Ein Sterbender im Hospiz (Foto: dpa)
Langsames Sterben: Ein Patient im HospizBild: picture-alliance/dpa

Formen, die nicht strafbar ist

Es gibt natürlich auch Formen der Sterbehilfe, die in Deutschland erlaubt sind. Hierzu gehört die sogenannte passive Sterbehilfe. Darunter versteht man, dass alle lebensverlängernden Maßnahmen eingestellt werden, wenn das der Patient vorher schriftlich geregelt hat.

Möglich ist auch der so genannte assistierte Suizid. Das heißt konkret: Der Sterbenskranke nimmt die tödlichen Medikamente selbst ein, die ihm ein anderer zur Verfügung gestellt hat.
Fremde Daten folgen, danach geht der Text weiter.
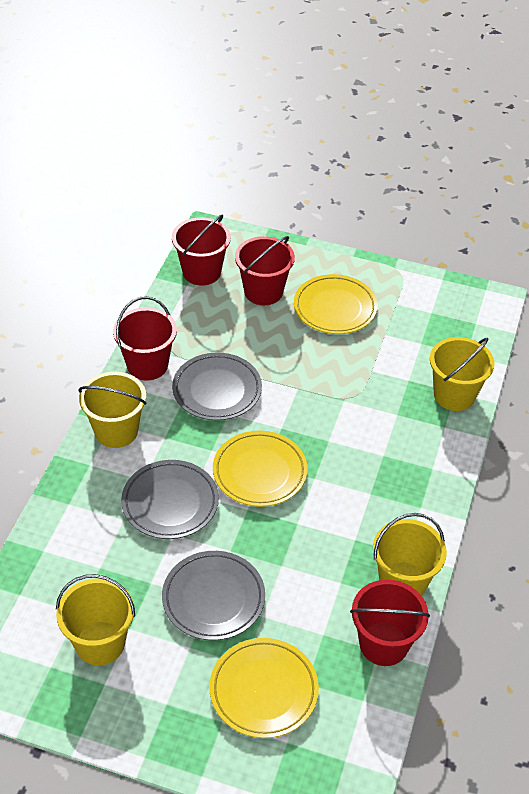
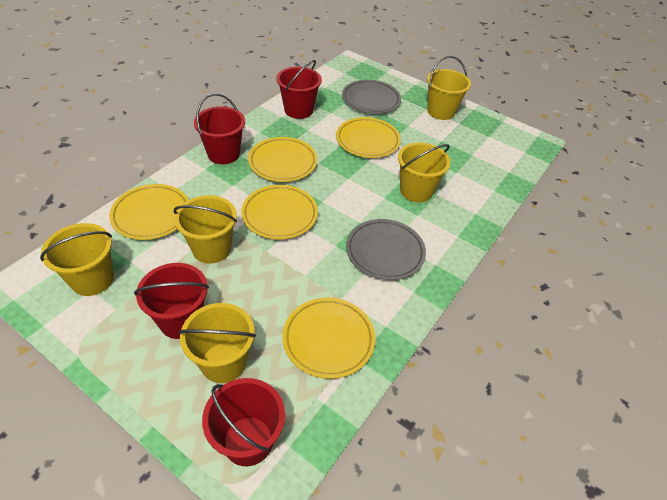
grey plate: 3 -> 2
yellow bucket: 4 -> 5
yellow plate: 3 -> 5

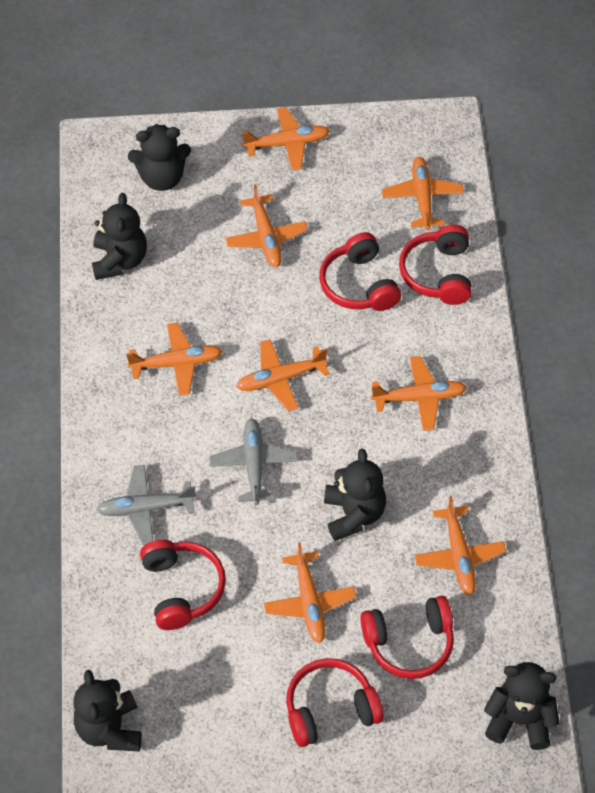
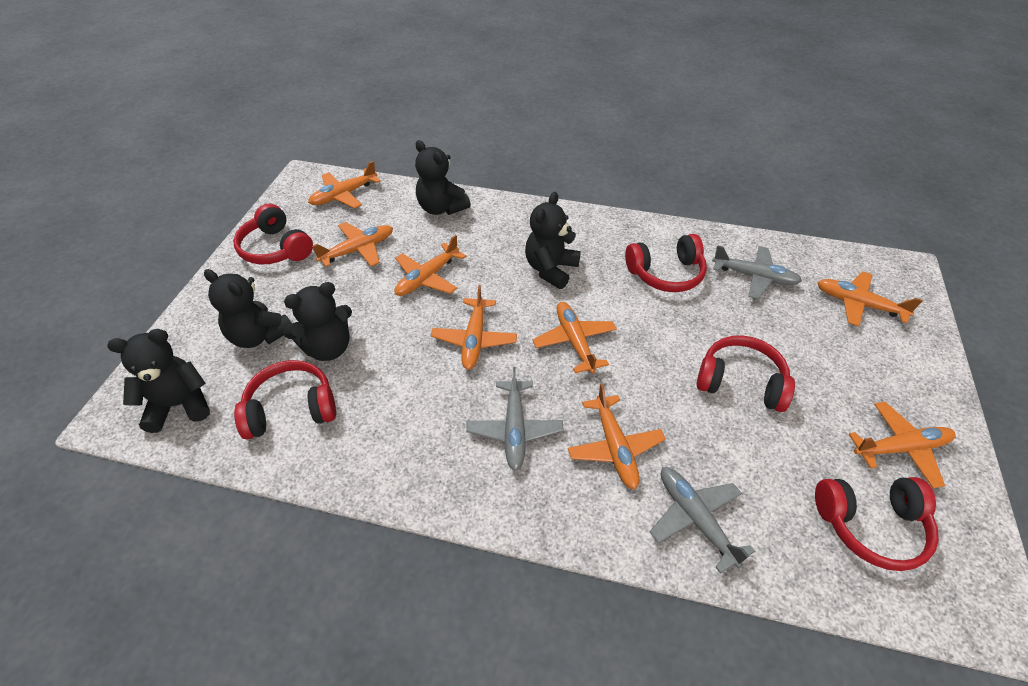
grey plane: 2 -> 3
Dennoch kann sich ein Arzt dabei strafbar machen, weil er möglicherweise gegen das Arzneimittelgesetz verstößt.

Und die dritte, hierzulande erlaubte Form, ist die sogenannte indirekte Sterbehilfe. Das heißt, der Patient bekommt vom Arzt Medikamente, um seine Schmerzen zu lindern. Der Arzt nimmt dabei in Kauf, dass die Medikamente zu einem schnelleren Tod führen könnten, weil sich durch Schmerzmittel die Atmung verlangsamt und es gegebenenfalls sogar zum Atemstillstand kommt.

Der Onkologe Klaus Becker hält die jetzige Form der zulässigen Sterbehilfe in Deutschland für ausreichend: "Es ist meine Pflicht als Arzt, einem Patienten zu helfen. Es ist nicht meine Aufgabe, aktiv das Leben eines Patienten zu beenden, selbst wenn ich weiß, dass der nur noch zehn oder 14 Tage zu leben hat".
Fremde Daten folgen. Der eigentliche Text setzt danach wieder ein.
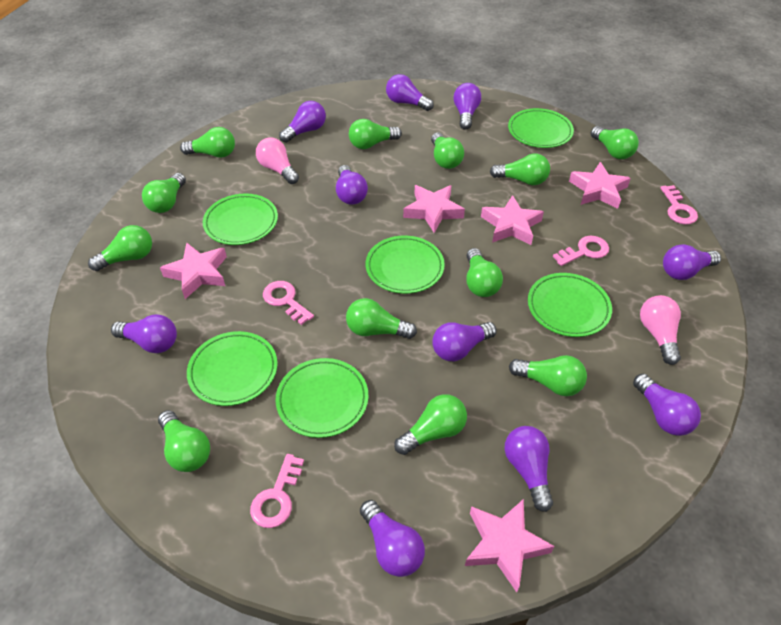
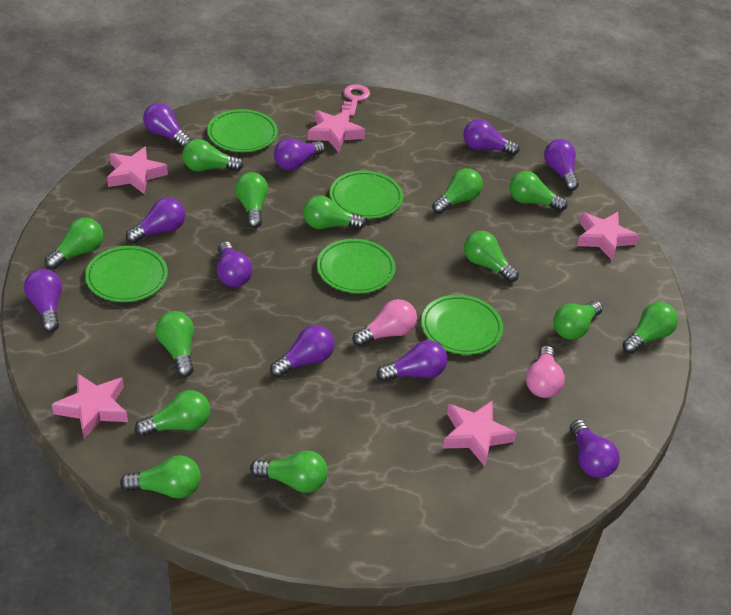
green light bulb: 12 -> 13
green plate: 6 -> 5
pink key: 4 -> 1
Ein Pfleger hält die Hand einer Bewohnerin (Foto: dpa)
Sterbebegleitung: Hilfe beim letzten WegBild: picture-alliance/dpa

Dennoch hat auch Becker in seinen mehr als 20 Berufsjahren Situationen erlebt, in denen er seinen Patienten ein schnelleres Ende gewünscht hätte. "Ich kann jemandem natürlich, wenn er Schmerzen hat, entsprechende Mittel geben. Diese Schmerzmittel werden nach Effekt dosiert, und wir nehmen dabei vielleicht in Kauf, dass der Patient zwei, drei Tage früher stirbt, als es die Natur vorgesehen hat".
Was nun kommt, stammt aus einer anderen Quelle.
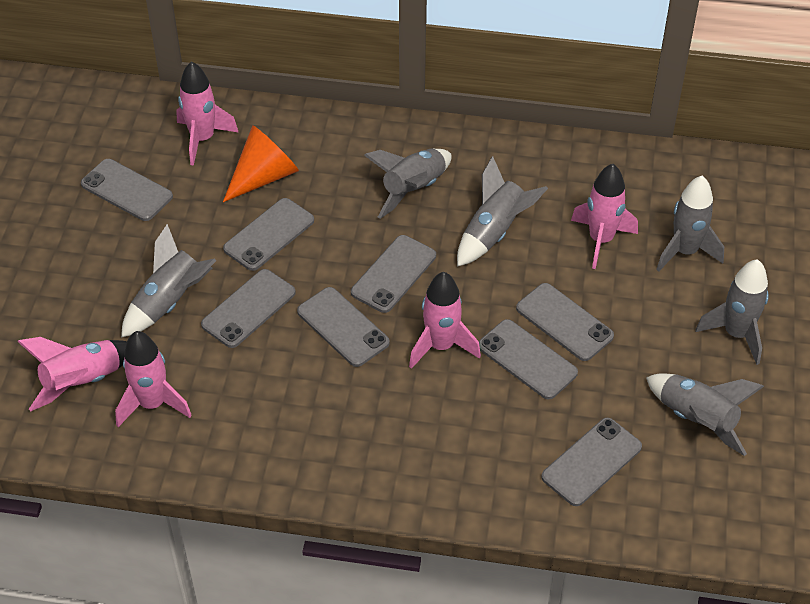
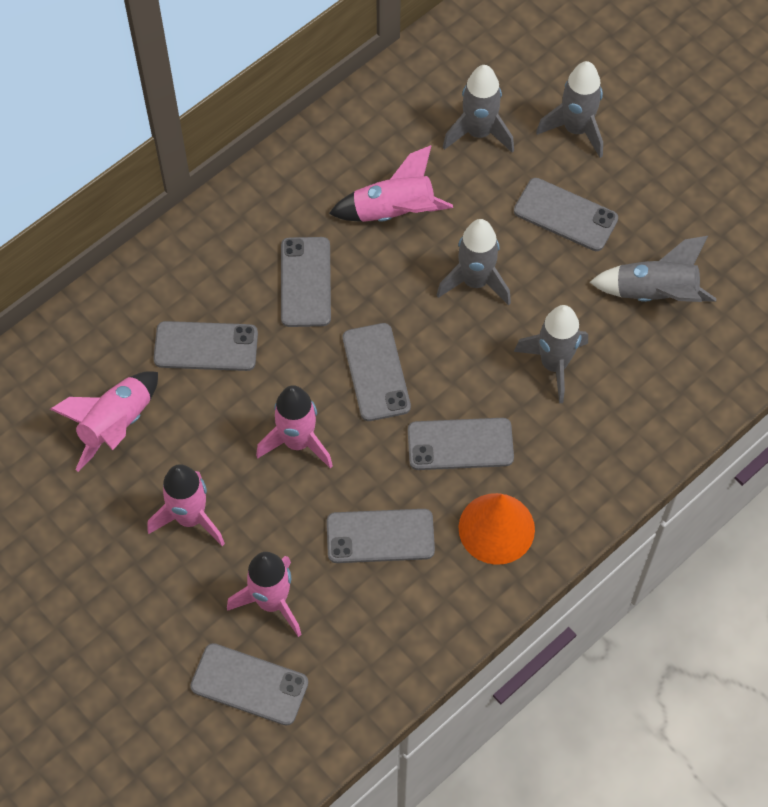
grey phone: 8 -> 7
grey rocket: 6 -> 5

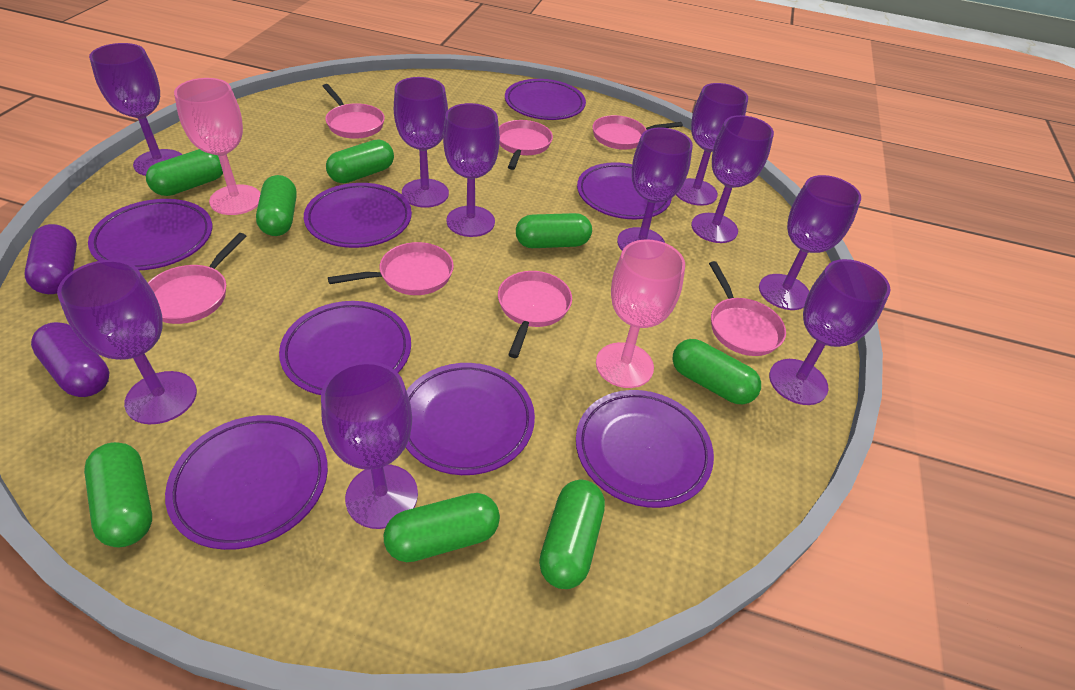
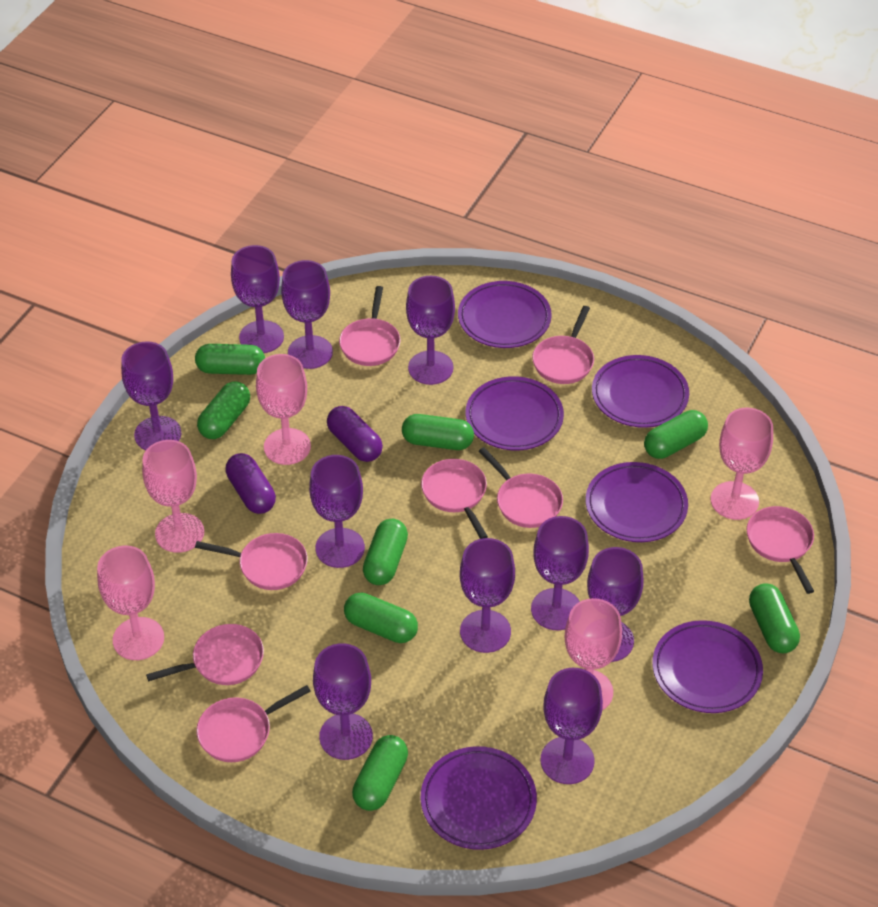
pink goblet: 2 -> 5
pink pan: 7 -> 8
purple plate: 8 -> 6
Auch Ärzte sollen besser vorbereitet werden

Verbessert werden könnte aus Sicht von Anwalt Tolmein das Recht vom Altersheim ins Hospiz zu wechseln. Immer wieder würden Krankenkassen dafür Kosten verweigern. Auch müssten Ärzte in der Ausbildung viel mehr darin geschult werden, unheilbar kranke Menschen zu behandeln.

Die aktive Sterbehilfe ist mit Ausnahme der Benelux-Länder in der Europäischen Union verboten. Als erstes Land der Welt haben die Niederlande schon 2002 unter bestimmten Bedingungen eine ärztliche Hilfe bei der Selbsttötung zugelassen. Eine Studie der Universitätskliniken Rotterdam und Amsterdam hat gerade ergeben, dass die Legalisierung nicht zum Anstieg der Sterbehilfefälle geführt hat.

Einen anderen Weg geht die Schweiz. Dort darf auch ein Arzt dem Patienten tödliche Medikamente besorgen.